# Machine oil burn off



## Leon1972 (Mar 17, 2019)

hello! Just got my Traeger Pro 780. Question about burning off the machine oiL. 
     After about an hour it still smelt funny. Does that happen when it burns hot enough or is it still the machine oil?
     I did the usual “seasoning” steps. 30 minute at 350 then 30 at 450. Still smelt after all that. How long does burn off usually take?
Thanks guys.


----------



## mike243 (Mar 18, 2019)

I'm late to the party but lownslow for a hour or 2 will put out some smoke to coat it more than likely


----------



## daveomak (Mar 18, 2019)

Set it at 450 and let it run for several hours...   Since you did it once already, now spray the inside with veggie oil before cranking up the heat the second time to condition your new smoker......


----------



## Leon1972 (Mar 18, 2019)

Won’t I just be covering the remaining machine oil?
Won’t it have to burn off the veggie oil before it gets to the remainder of the machine oil?

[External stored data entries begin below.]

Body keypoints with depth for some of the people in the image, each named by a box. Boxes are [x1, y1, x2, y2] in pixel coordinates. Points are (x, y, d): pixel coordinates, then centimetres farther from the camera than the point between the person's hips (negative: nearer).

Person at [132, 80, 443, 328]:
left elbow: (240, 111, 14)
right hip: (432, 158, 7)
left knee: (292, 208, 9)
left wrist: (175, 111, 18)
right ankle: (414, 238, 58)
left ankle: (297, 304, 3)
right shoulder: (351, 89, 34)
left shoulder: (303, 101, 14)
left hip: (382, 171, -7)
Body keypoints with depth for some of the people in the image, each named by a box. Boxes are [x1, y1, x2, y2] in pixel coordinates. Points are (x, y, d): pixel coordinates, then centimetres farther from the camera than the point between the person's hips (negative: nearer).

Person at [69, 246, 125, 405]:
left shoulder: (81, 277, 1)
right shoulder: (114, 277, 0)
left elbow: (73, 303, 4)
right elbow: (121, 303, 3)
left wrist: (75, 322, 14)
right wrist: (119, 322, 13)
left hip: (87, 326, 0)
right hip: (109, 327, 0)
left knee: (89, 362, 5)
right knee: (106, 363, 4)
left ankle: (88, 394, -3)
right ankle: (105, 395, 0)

Maybe a stupid question, but I’ve never conditioned a grill. Your saying just spray the grates or the whole interior?


----------



## RCAlan (Mar 18, 2019)

Leon1972 said:


> hello! Just got my Traeger Pro 780. Question about burning off the machine oiL.
> After about an hour it still smelt funny. Does that happen when it burns hot enough or is it still the machine oil?
> I did the usual “seasoning” steps. 30 minute at 350 then 30 at 450. Still smelt after all that. How long does burn off usually take?
> Thanks guys.



Leon1972, welcome to SMF...  After an hour of running your grill on the high temp setting, the manufacturing oils should have burned off and your grill should be safe to use.  The initial oil burn off and the “Seasoning” of your grill is a little different.  You never described the type of funny smell You were smelling, but again after a good hour of running your grill at 400* degrees or the high temp setting on your Traeger, You should be fine with bbqing something simple like some Spares to help Season your grill.  It takes a few cooks to Season your grill and “quite a few” to get it just right...  If the oder You’re smelling now truly concerns you, then I would reach out to Traeger for their input.

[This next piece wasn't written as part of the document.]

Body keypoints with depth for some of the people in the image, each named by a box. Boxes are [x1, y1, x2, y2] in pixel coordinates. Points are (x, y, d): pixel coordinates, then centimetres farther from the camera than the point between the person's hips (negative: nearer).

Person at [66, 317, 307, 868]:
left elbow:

From Traegers Owners Manual...
 If I have any problems, or questions about how my Traeger is functioning, who can I contact?  At Traeger, we are here to help 7 days a week between 5am and 7pm PT. You can call us toll free at (800) 872-3437 or visit us online at www.traegergrills.com to chat with one of our customer service representatives...

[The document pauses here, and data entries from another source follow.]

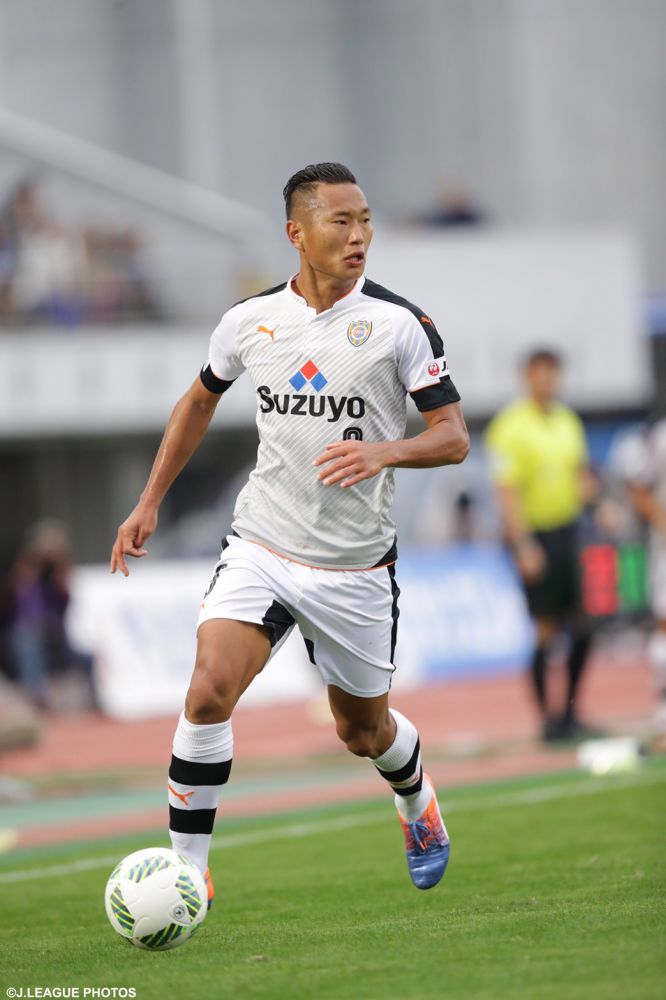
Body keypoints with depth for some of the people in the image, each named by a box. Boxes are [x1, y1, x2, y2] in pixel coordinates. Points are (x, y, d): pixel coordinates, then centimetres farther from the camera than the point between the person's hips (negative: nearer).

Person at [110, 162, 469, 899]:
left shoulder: (399, 323, -9)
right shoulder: (251, 320, -1)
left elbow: (453, 436, -7)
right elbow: (200, 401, 19)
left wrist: (383, 452, -27)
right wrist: (150, 502, 17)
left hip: (355, 568, -1)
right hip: (261, 548, 1)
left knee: (363, 732, 13)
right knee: (209, 691, -21)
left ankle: (418, 801, 49)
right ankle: (188, 868, -11)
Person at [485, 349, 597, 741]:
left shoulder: (568, 421, 12)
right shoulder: (510, 427, -10)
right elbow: (506, 491, -14)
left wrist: (586, 486, 1)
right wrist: (524, 546, -20)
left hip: (569, 529, 6)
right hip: (535, 533, -6)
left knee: (583, 627, 4)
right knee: (546, 629, -6)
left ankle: (571, 712, 15)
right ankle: (547, 716, 3)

Good luck and post back what was Traeger’s response. 

PB Austin XL in SoCal and Always...  Semper Fi


----------



## Leon1972 (Mar 18, 2019)

the smell reminds me of burning plastic actually.


----------



## Leon1972 (Mar 18, 2019)

RCAlan said:


> Leon1972, welcome to SMF...  After an hour of running your grill on the high temp setting, the manufacturing oils should have burned off and your grill should be safe to use.  The initial oil burn off and the “Seasoning” of your grill is a little different.  You never described the type of funny smell You were smelling, but again after a good hour of running your grill at 400* degrees or the high temp setting on your Traeger, You should be fine with bbqing something simple like some Spares to help Season your grill.  It takes a few cooks to Season your grill and “quite a few” to get it just right...  If the oder You’re smelling now truly concerns you, then I would reach out to Traeger for their input.
> 
> From Traegers Owners Manual...
> If I have any problems, or questions about how my Traeger is functioning, who can I contact?  At Traeger, we are here to help 7 days a week between 5am and 7pm PT. You can call us toll free at (800) 872-3437 or visit us online at www.traegergrills.com to chat with one of our customer service representatives...
> ...




The smell reminds me of burning plastic.


----------



## RCAlan (Mar 18, 2019)

Leon1972 said:


> The smell reminds me of burning plastic.



 Burning Plastic...  I don’t think that’s normal, could be for Traegers though.  I never smelled anything like that from my PB Austin XL..  I would reach out to Traeger and let them tell You if that’s normal or not...

PB Austin XL in SoCal and Always...  Semper Fi


----------



## Leon1972 (Mar 18, 2019)

RCAlan said:


> Burning Plastic...  I don’t think that’s normal, could be for Traegers though.  I never smelled anything like that from my PB Austin XL..  I would reach out to Traeger and let them tell You if that’s normal or not...
> 
> PB Austin XL in SoCal and Always...  Semper Fi


As much as I think it’s it plastic like I could be wrong. I have never smelt burning machine oil before. Lol. 
And there was a LOT of the stuff! My kids could have made fingerpaintings on the thing! I think I might wash it with soap and water then put the tray back in and see what happens.


----------



## Rmartinez2 (Mar 19, 2019)

I had a similar smell when i first got my grill. Not sure that it was plastic but it was not a wood burning smell. I just let it go until the only thing i could smell was the wood. This took about 3.5 hours for me to feel comfortable. I started on the smoke, moved to 225 after 30 minutes i went to 350 and let it run for an hour. I then went to 450 for an hour then went back down for about 30 minutes each way.


----------